Lessons from a Live Server Issue in .NET
(Updated Below)
A couple of months back my company was asked to upgrade the MCMS based public site of a client. We performed the upgrade for a subsite from .NET 1.1 to .NET 2.0. When we rolled out the upgraded code, we also changed the .NET runtime in their main rootsite and other virtual directories to .NET 2.0 runtime.
The load balanced site ran for 4 hours on both servers and then started giving "server very busy" (HTTP 503) errors. We were alerted and then worked off and on for 3 weeks and found the problem.
The problem had to do with HttpWebRequest-Response objects in .NET 1.1 and 2.0.
The 1.1 and 2.0 documentation for HttpWebResponse clearly states that not closing the response stream will cause a server to run out of connections. The behavior thereafter is not defined, but we found the behavior alright - subsequent threads that try to open the response stream just HANG. They block the entire request execution and the server starts throwing HTTP 503 errors.
Here is the offending code:
This code does NOT close the response object. It should call “resp.Close();”.
Yet, this code worked fine in the client's live environment for 2 years. Why?
We found that .NET 1.1 actually recovers the response stream even though the documentation says otherwise. That is, there is a loophole in .NET 1.1 for people who do not close the response stream.
In .NET 2.0, that loophole is closed. Therefore, the above codebase hangs the server if upgraded to .NET 2.0.
Lessons we learnt
This was a contentious engagement with accusations and defenses about what went wrong. But we learnt a few lessons that I am documenting here:
1. When we upgrade or make a change in an environment and the server starts misbehaving ALWAYS suspect the upgrade or the change. With automatic windows updating and external system dependencies, it is easy to dismiss a problem as coincidental to an upgrade. Most of the time that is not the case. Most of the time it is a change that was consciously made.
In our case, the code that we actually upgraded to 2.0 was working fine. It was the legacy 1.1 code that was running in the 2.0 runtime that showed issues. Therefore, from the first, we thought the upgrade was NOT the cause. Of course, it turned out it was.
2. Always suspect code. If threads hang or we get weird errors in an environment with load, it is natural to suspect that the code is not the problem. We tend to suspect external system configurations, any change to configuration, or hardware issues. In my experience, things keep coming back to the code. Suspect the code first and do not be afraid of debugging in the server with trace statements, file logs - anything.
3. Always check connections to external systems. More specifically, suspect resources such as database connection pools, socket connections, web services.
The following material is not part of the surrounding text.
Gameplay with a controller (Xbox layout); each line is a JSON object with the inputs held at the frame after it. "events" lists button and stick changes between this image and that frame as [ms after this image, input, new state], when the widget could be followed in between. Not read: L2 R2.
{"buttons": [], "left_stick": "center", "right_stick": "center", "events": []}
The above point (point 2) should be used in conjunction with this - instead of randomly checking the code or code reviews, check wherever external connections such as sockets or database readers are opened.
4. One thing that helps immensely is a simple stress test with a tool such as Web Application Stress Tool (WAST) from Microsoft. It is free and there is no reason not to record a session and run a test with 50 threads for 30 minutes every time you make major changes. I also suggest running such a test in every environment - not just staging or live. Run it in your own computer, if possible.
5. Do not hesitate to put trace statements or Response.Writes or writes to a file in code in the server - if time is of essence. This is an advantage with ASP.NET 2.0's dynamic compilation or even legacy ASP and PHP. I found the threads hanging by using System.IO.File.WriteAllText method. It takes a path+filename and a string and writes the string to that file. By putting debug statements in different parts of the code, I could find the last place where the code was stuck.
Update
The performance counters that were most useful during this issue were the ASP.NET 2.0 (or ASP.NET 1.1) object with the counters Requests Queued and Requests Current.
During stress testing the criteria that was most useful in WAST was Socket Timeouts. There were many timeouts and after fixing the issue there were none.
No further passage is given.